Le meilleur moment de Johnny Depp : difficile d’en séparer un, dans ce film plein de moments privilégiés. Son impassible réaction quand Dianne Wiest lui tartine le visage de lotions colorées ; quand il provoque l’orgasme de Kathy Baker en lui coupant les cheveux ; quand il coupe la mèche d’un gentil toutou venu s’asseoir à ses côtés… Une scène inoubliable, enfin, celle où il assiste à la mort de son inventeur (Vincent Price)…
ED WOOD (1994)
L’histoire : les déboires d’Edward D. Wood Jr. (Depp), jeune cinéaste au début de sa carrière dans les années 1950 ; persuadé de son talent, rêvant de percer à Hollywood, Wood va enchaîner les tournages de plus en plus fauchés, entouré d’une bande de bras cassés qui lui resteront loyaux ; parmi eux, une légende déchue en fin de carrière, Bela Lugosi (Martin Landau), star des films d’épouvante ayant sombré dans la misère et la drogue…
L’avis : honteusement oublié par le Jury du Festival de Cannes de 1995, ED WOOD reste une des plus belles déclarations d’amour au Cinéma, tout en prenant le contrepoint total des «biopics» traditionnelles. Entre l’humour (les reconstitutions des tournages «galères») et la tristesse, le film trouve son équilibre parfait. Depp est excellent, Martin Landau est inoubliable et fut récompensé à juste titre de l’Oscar du Meilleur Second Rôle.
Le meilleur moment de Johnny Depp dans le film : difficile de trancher là encore, tant il y en a… Morceaux choisis : quand il tente de vendre des projets foireux à un grand ponte («Docteur… Acula !») ; sa réaction au rejet de ce dernier («le pire film que vous ayiez jamais vu ? … Hé bien, le prochain sera bien meilleur !») ; toutes ses scènes avec Martin Landau, notamment celle, irrésistible, du tournage de GLEN OR GLENDA («Bivère…. Poul ze strinks ! Poul ze strinks !!») ; la danse des sept voiles en fête de tournage ; et la rencontre avec Orson Welles qui va le galvaniser pour son «chef-d’œuvre» ultime, PLAN 9…
SLEEPY HOLLOW (1999)
L’histoire : adaptation libre du récit de Washington Irving, «La Légende du Val Endormi» ; à la fin du 18ème siècle, Ichabod Crane (Depp) un jeune inspecteur féru de science, se rend à Sleepy Hollow pour enquêter sur des meurtres en série que la population effrayée attribue à un spectre terrifiant, le Cavalier Sans Tête (Christopher Walken et Ray Park).
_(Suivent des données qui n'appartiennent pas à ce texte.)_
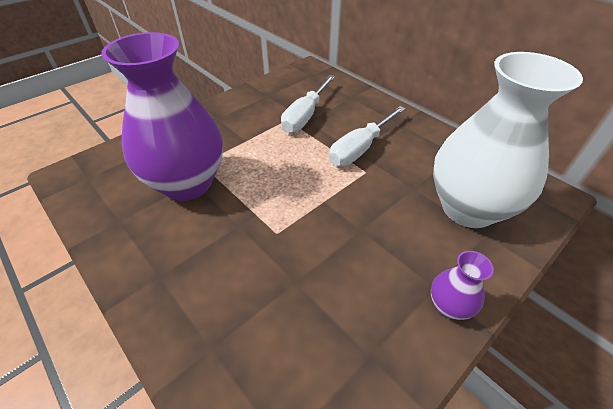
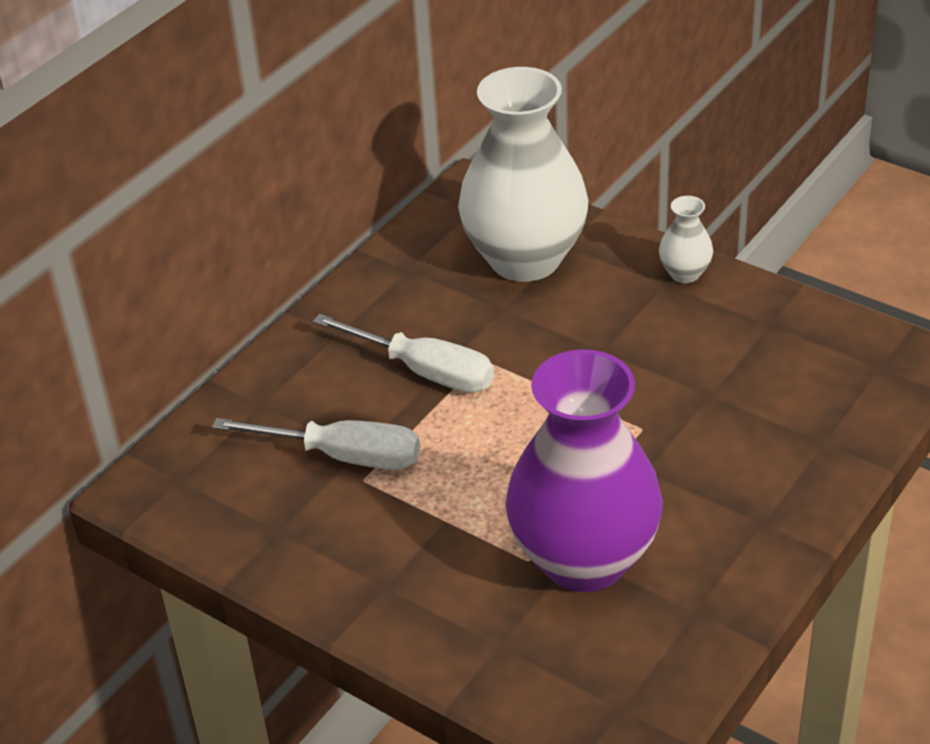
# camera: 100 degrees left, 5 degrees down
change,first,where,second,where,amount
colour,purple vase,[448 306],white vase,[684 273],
D’abord sceptique, Ichabod réalise que le Cavalier est bien réel et tente de protéger la jolie Katrina Van Tassel (Christina Ricci) de la malédiction qui s’abat sur sa famille…
L’avis : après la déconvenue d’un SUPERMAN avorté par le studio Warner Bros., Burton revient aux univers gothiques macabres qu’il affectionne. Le film, particulièrement saignant et macabre (Burton va même très loin en filmant le massacre d’une famille entière par le Cavalier) est visuellement splendide, recréant les ambiances des films de la Hammer et de Mario Bava. On pardonnera les excès du scénario pour mieux apprécier l’ambiance du film. Et encore une très belle musique signée de l’ami Danny Elfman.
Le meilleur moment de Johnny Depp dans le film : ses évanouissements de jeune fille, qui ponctuent le film… Et la séquence où Ichabod Crane a une façon bien à lui de jouer aux EXPERTS sur les lieux d’un meurtre. Il sermonne le docteur local, peu au courant des nouvelles procédures policières :
«Il ne faut jamais déplacer le cadavre !
– Pourquoi ?
- (silence gêné d’Ichabod)… parce que.»
LA PLANETE DES SINGES (2001)
L’histoire : l’astronaute Leo Davidson (Mark Wahlberg) plonge dans une tempête spatiale électromagnétique pour sauver un de ses singes cobayes, Périclès… Mais, égaré dans l’espace et le temps, Leo fait naufrage sur une planète inconnue, où les humains réduits à l’état sauvage sont chassés, tués ou réduits en esclavage par des singes évolués. Déterminé à fuir cette planète infernale au plus vite, Leo entraîne à sa suite des fugitifs, dont la chimpanzée Ari (Helena Bonham Carter), et doit échapper à la fureur du redoutable Général Thade (Tim Roth)…
L’avis : Tim Burton n’est pas satisfait de cette nouvelle adaptation du roman de Pierre Boulle, très éloignée du classique avec Charlton Heston. L’histoire est franchement décousue, le protagoniste principal manque de personnalité face à des singes bien plus réussis, et les scènes de batailles n’intéressent pas vraiment Burton, qui préfère laisser libre cours à sa fantaisie habituelle dans les séquences de la Cité des Singes. Il reste que le film marque un point important pour le cinéaste, puisqu’il fait jouer pour la première fois Helena Bonham Carter, sa future épouse.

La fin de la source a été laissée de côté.